Wenn es jedoch um das Besetzen von Schlüsselpositionen geht, sollten Unternehmen auch auf eine Purpose-bezogene Passung der Kandidaten achten, denn diese Personen treiben ihre Organisation letztlich voran. So fällt es zum Beispiel Menschen, die beim «Warum» primär der Faktor Gerechtigkeit interessiert, vermutlich in einer Non-Profit-Organisation eher leicht, einen Sinn für sich zu kreieren als im Investmentbanking-Bereich für Superreiche einer Privatbank. Und eher wenig Engagement und Kreativität werden sie darin zeigen, neue, lukrative Steuersparmodelle für deren «Topkunden» zu entwickeln. 

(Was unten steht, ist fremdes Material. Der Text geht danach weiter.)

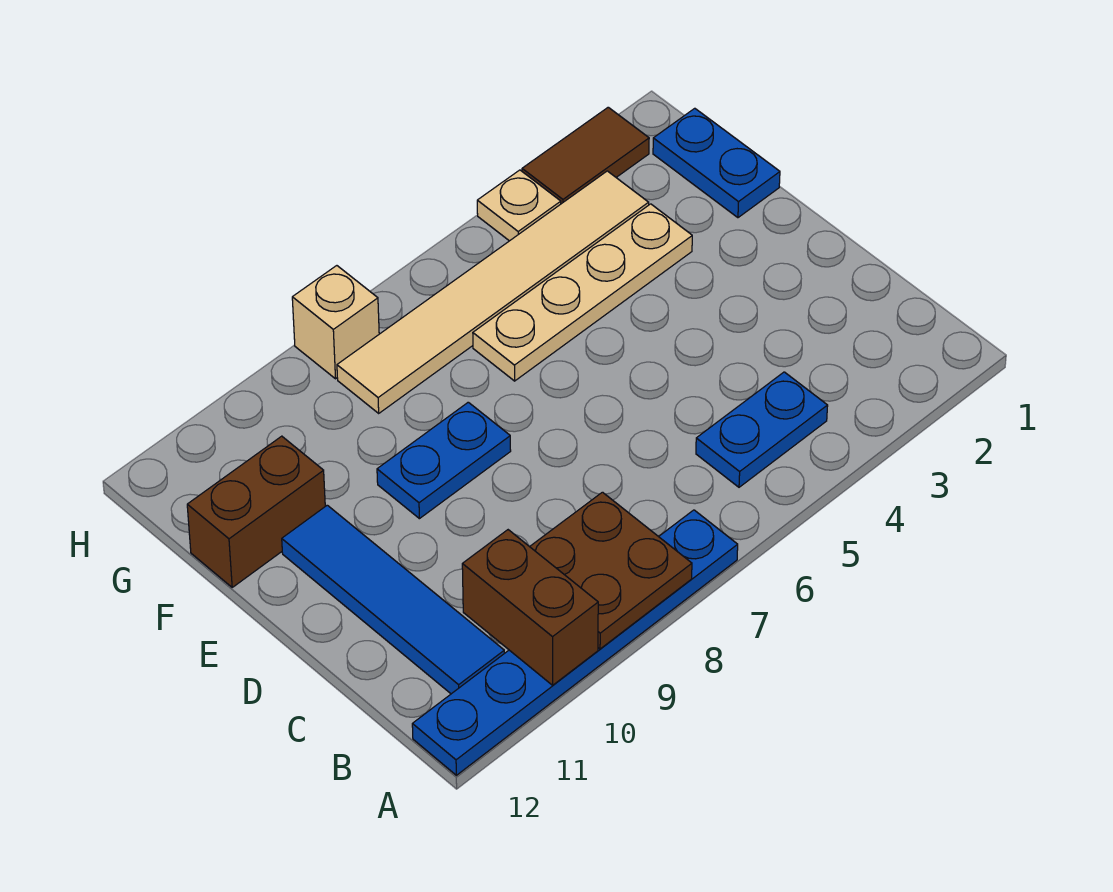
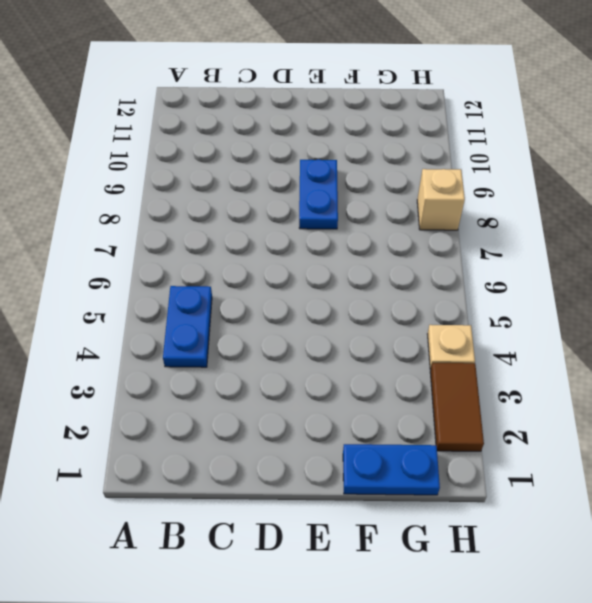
none -> blue 1x6 plate [412,510,738,775]
none -> blue 1x4 tile [282,505,504,694]
none -> tan 1x4 plate [473,204,692,381]

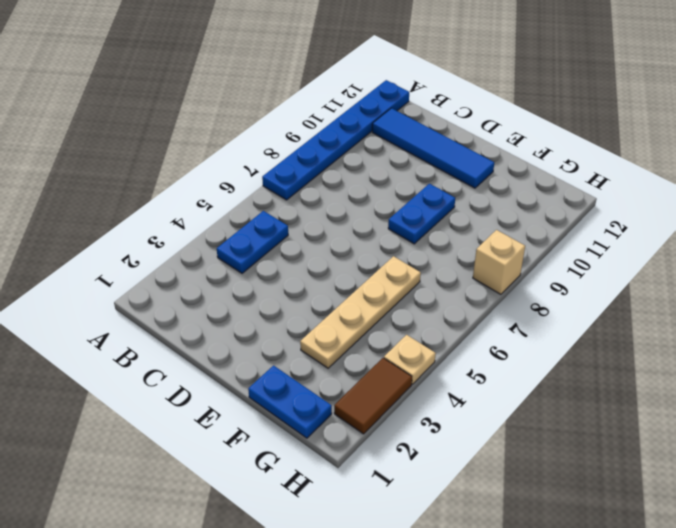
none -> brown 1x2 brick [187,436,325,587]
none -> tan 1x6 tile [337,171,649,413]
none -> brown 2x2 plate [530,492,692,649]

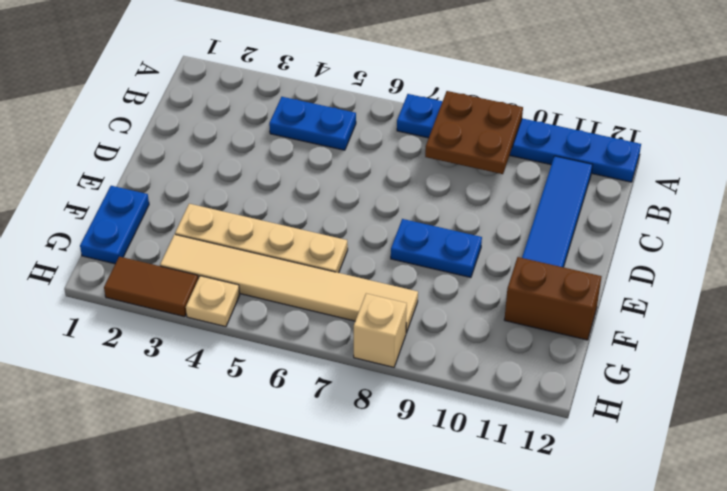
none -> brown 1x2 brick [462,530,598,685]

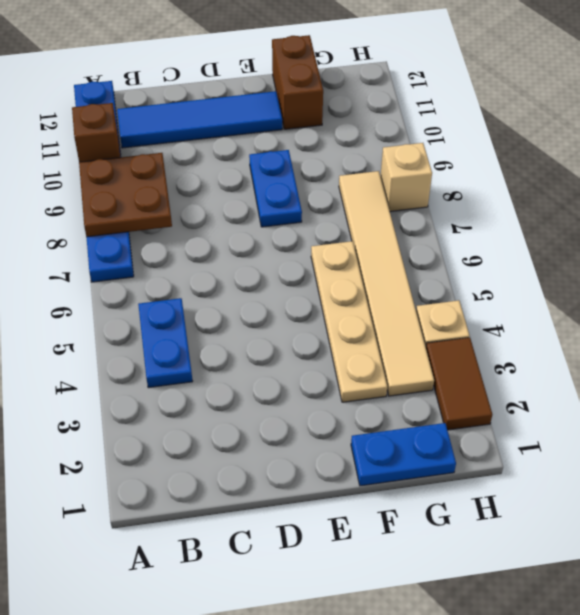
brown 1x1 brick [72,103,120,162] -> brown 1x2 brick [462,530,598,685]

Deshalb sollten Unternehmen klar kommunizieren, wofür sie stehen – nicht nur im Bereich Marktbearbeitung, sondern auch Führung, ähnlich wie dies zum Beispiel Amazon tut (siehe Box). Je klarer diese Kommunikation ist, umso besser können potenzielle Mitarbeiter antizipieren, welche Möglichkeiten ihnen eine Organisation bietet, um für sich persönlich einen Sinn in ihrer künftigen Arbeit zu finden und eine hohe Selbstverantwortung und Eigeninitiative zu zeigen. Umso weniger Zeit und Energie müssen aber auch ihre künftigen Führungskräfte im Arbeitsalltag investieren, um ihren Mitarbeitern den grossen Sinnzusammenhang aufzuzeigen, weil diese von sich aus überzeugt sind «Hier bin ich am richtigen Ort» und entsprechend stark intrinsisch motiviert sind.